The standard adult dose of IBTROZI is: 150 mg orally twice daily for 4 weeks, followed by 100 mg orally twice daily for 2 weeks, with food.. The standard adult dose of GUAIFENESIN AND DEXTROMETHORPHAN HYDROBROMIDE is: For adults and children ≥12 years: 10 m L (200 mg guaifenesin, 20 mg dextromethorphan) orally every 4 hours, not to exceed 60 m L (1200 mg guaifenesin, 120 mg dextromethorphan) per 24 hours.. Dosing should always be individualized based on indication, renal and hepatic function, age, and other patient factors.
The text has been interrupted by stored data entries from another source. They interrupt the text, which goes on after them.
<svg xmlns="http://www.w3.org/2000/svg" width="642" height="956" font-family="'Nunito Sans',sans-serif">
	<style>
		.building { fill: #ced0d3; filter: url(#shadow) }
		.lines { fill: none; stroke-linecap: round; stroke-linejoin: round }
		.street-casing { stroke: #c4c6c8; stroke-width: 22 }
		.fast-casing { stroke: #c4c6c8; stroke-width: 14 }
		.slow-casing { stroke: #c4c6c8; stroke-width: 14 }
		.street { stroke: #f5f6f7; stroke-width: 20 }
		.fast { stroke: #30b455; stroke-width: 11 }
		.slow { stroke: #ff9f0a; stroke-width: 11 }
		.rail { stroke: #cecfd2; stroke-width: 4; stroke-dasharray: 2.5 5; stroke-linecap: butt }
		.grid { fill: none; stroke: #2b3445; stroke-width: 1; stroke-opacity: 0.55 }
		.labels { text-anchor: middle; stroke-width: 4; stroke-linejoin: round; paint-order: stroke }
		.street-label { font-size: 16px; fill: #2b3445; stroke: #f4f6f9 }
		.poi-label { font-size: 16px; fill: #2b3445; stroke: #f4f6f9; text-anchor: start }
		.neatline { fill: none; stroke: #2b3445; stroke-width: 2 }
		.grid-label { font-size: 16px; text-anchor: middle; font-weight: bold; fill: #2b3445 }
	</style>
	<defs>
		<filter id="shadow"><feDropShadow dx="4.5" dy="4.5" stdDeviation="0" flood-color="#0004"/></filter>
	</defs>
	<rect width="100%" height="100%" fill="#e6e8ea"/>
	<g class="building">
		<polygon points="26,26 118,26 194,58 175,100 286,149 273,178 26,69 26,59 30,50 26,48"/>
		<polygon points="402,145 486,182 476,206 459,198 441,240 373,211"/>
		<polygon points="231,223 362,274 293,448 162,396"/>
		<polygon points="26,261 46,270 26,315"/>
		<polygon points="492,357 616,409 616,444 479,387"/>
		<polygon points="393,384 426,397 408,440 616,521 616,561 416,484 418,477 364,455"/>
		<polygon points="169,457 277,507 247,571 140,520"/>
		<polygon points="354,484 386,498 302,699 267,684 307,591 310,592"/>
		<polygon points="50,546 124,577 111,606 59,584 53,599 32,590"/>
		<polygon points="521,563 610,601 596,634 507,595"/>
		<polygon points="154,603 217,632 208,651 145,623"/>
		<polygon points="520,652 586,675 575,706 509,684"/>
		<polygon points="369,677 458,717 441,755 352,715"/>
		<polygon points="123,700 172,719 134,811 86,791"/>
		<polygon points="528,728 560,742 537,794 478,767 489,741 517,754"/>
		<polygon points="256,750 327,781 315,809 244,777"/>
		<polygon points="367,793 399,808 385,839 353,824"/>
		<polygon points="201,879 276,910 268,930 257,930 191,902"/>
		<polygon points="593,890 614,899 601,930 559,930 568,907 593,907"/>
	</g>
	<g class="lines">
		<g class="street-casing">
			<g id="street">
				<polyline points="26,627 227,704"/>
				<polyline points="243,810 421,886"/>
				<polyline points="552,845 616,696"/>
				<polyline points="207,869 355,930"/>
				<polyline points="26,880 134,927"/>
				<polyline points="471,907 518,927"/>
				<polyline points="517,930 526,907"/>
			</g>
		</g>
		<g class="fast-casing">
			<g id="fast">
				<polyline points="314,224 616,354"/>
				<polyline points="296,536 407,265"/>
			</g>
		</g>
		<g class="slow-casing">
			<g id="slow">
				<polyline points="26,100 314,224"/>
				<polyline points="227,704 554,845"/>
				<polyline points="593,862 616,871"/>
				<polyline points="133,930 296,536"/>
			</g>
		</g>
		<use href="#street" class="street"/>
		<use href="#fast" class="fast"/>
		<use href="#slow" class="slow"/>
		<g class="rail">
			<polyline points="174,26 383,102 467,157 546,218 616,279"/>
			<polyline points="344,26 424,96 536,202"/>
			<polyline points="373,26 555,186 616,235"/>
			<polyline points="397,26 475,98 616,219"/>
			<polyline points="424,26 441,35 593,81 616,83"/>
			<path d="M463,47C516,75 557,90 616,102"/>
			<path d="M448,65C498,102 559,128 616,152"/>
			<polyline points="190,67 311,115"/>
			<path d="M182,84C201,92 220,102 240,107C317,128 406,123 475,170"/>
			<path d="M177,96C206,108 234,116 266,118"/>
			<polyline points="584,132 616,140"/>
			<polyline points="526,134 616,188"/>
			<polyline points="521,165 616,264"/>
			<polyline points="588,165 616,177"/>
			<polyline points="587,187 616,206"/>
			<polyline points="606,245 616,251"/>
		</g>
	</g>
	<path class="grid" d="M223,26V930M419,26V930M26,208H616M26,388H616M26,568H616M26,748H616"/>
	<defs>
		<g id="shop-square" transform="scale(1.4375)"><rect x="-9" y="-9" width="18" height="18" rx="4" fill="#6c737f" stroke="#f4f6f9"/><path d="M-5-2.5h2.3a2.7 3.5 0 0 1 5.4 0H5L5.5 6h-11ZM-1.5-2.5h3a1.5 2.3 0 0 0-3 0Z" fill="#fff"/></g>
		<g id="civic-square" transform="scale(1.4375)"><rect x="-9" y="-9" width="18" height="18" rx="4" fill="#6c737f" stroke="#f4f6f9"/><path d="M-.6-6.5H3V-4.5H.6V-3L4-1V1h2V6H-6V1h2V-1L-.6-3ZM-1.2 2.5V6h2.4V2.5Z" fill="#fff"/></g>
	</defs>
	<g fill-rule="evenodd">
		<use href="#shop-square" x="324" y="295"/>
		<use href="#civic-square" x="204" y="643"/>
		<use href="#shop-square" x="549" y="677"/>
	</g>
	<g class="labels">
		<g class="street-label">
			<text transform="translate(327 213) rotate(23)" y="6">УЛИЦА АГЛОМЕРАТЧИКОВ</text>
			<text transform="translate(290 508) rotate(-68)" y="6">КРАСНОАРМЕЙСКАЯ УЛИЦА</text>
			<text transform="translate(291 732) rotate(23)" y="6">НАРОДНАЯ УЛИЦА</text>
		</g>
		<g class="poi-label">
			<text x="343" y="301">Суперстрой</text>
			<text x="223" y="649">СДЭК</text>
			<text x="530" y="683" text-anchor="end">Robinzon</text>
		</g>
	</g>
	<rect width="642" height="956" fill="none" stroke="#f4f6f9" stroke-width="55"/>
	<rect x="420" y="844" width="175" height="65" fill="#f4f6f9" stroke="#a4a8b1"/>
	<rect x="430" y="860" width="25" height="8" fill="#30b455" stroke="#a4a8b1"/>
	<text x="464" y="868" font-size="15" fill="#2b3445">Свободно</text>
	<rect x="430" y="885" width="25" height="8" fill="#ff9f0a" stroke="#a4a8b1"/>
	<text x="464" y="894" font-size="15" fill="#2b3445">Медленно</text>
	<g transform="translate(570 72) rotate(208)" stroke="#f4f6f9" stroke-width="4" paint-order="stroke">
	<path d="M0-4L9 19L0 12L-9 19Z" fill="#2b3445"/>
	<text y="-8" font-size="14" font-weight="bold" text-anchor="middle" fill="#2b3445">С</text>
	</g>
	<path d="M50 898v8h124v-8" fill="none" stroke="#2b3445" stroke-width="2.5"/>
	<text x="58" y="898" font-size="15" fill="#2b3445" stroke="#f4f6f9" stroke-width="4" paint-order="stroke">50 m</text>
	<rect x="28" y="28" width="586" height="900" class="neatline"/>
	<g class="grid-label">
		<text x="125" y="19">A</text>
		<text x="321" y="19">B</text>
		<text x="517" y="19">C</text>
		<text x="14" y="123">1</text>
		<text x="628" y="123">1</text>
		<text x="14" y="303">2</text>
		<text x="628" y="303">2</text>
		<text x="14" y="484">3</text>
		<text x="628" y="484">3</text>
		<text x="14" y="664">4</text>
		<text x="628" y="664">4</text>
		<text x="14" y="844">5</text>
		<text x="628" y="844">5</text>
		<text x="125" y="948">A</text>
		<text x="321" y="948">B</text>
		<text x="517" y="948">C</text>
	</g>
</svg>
No direct drug-drug interaction has been formally documented between IBTROZI and GUAIFENESIN AND DEXTROMETHORPHAN HYDROBROMIDE in current clinical databases. However, individual patient risk factors including other medications, organ function, and comorbidities should always be evaluated by a qualified healthcare provider.
The maternal-fetal safety profiles differ. IBTROZI is classified as Category C. IBTROZI is contraindicated in pregnancy due to known teratogenicity. First trimester: High risk of major congenital malformations (neural tube defects, craniofacial anomalies). Sec. GUAIFENESIN AND DEXTROMETHORPHAN HYDROBROMIDE is classified as Category C. Guaifenesin: Limited human data; animal studies show no teratogenicity at clinically relevant doses. Dextromethorphan: No increased risk of major malformations in first trimester; . Always consult a maternal-fetal medicine specialist before taking either drug during pregnancy or lactation.